What’s more, while critics of the approach tend to point to the potential for loan repayments as an insurmountable burden, the report found that 3 in 4 customers say their repayments are “no problem.” Even more women than men describe their repayments as “no problem” (73% of women vs. 67% of men). Also, perhaps as a result of MFIs’ efforts to educate customers, 7 in 10 say they ‘completely agree’ that they understand the terms of their loan.

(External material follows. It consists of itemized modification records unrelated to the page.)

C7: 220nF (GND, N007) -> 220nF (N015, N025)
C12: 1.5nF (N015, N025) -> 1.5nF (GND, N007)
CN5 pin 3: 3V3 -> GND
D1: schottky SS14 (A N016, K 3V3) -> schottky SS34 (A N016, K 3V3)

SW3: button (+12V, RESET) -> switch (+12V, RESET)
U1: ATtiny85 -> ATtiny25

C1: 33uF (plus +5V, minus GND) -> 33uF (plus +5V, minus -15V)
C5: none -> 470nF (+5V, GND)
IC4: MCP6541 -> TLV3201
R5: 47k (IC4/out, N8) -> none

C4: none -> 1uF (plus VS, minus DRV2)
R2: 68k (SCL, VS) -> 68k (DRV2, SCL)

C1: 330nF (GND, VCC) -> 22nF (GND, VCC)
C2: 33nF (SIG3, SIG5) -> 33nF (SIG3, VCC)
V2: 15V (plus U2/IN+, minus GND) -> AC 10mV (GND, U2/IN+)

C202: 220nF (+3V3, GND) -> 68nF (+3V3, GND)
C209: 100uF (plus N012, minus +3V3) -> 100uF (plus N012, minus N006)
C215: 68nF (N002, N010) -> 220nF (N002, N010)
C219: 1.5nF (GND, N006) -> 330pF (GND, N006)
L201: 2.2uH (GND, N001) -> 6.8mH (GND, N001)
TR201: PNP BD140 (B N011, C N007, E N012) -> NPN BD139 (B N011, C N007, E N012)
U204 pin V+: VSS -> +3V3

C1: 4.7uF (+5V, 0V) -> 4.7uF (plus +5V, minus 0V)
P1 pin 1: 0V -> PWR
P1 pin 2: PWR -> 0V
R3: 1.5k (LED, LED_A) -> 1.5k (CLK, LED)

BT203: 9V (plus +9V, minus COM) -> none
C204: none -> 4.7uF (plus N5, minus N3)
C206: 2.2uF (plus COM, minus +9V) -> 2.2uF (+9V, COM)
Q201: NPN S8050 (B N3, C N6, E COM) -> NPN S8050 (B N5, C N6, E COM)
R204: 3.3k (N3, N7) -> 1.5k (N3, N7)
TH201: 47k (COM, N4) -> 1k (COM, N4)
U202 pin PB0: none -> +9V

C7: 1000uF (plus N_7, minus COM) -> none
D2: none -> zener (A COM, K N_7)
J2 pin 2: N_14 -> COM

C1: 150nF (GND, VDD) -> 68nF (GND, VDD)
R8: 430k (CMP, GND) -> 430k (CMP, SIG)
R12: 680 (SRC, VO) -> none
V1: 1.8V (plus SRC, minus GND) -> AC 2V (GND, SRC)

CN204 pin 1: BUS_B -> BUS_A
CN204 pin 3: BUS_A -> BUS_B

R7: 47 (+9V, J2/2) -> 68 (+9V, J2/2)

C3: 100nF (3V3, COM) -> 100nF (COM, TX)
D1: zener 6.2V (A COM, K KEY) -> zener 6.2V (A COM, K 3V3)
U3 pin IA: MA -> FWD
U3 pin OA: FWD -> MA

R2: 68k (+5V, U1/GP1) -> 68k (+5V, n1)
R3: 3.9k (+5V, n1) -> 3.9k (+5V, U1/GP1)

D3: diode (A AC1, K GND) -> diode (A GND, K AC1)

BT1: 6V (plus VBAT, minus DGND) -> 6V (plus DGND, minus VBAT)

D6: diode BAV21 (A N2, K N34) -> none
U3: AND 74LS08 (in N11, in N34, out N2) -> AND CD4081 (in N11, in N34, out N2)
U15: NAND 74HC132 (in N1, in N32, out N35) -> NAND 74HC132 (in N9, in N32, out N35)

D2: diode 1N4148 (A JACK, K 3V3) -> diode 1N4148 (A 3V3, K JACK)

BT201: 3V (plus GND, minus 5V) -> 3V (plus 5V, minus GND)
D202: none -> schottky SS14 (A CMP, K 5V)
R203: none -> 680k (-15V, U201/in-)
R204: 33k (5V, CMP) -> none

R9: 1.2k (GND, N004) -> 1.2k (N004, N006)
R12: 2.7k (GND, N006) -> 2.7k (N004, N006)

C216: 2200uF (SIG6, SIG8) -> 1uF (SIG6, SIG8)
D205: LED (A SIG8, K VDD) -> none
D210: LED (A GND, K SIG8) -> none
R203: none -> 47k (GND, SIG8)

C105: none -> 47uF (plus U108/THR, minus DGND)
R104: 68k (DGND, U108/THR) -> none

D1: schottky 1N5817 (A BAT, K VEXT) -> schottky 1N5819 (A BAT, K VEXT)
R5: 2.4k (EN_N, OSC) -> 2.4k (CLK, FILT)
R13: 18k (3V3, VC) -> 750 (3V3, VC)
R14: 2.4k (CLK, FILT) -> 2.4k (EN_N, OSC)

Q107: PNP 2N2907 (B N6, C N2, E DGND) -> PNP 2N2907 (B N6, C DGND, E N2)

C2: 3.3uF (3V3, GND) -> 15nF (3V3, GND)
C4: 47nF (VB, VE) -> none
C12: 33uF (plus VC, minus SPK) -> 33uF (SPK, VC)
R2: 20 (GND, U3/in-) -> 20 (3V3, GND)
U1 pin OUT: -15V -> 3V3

At the same time, the report finds that 6% of borrowers characterize their payments as a “heavy burden.” According to Dichter, the survey found no specific characteristics shared by borrowers who struggle to repay their loans. But “With a more vulnerable population, it’s no surprise that some people have that experience,” says Dichter. “The question is how big that group is and what steps the industry is taking to address it.”

Other findings

Some other notable findings:

  • A quarter of customers cited their success in investing in or growing their business as a reason for improving their quality of life. They cited this explanation more often than being able to pay for household expenses or a more general increase in income.
  • Microfinance reaches people without access to financial services. More than half of borrowers are accessing a loan for the first time. This is especially true for women and customers with lower incomes.
  • The group loan model remains effective. MFIs that are mainly group lenders are more successful in collaborating with poorer clients. They will also be more likely to appeal to women and have customers who are borrowing microfinance for the first time.
  • The main MFIs are located in sub-Saharan Africa. Although organizations in that region make up less than half of the MFIs surveyed, they make up all of the top 10 organizations in the index.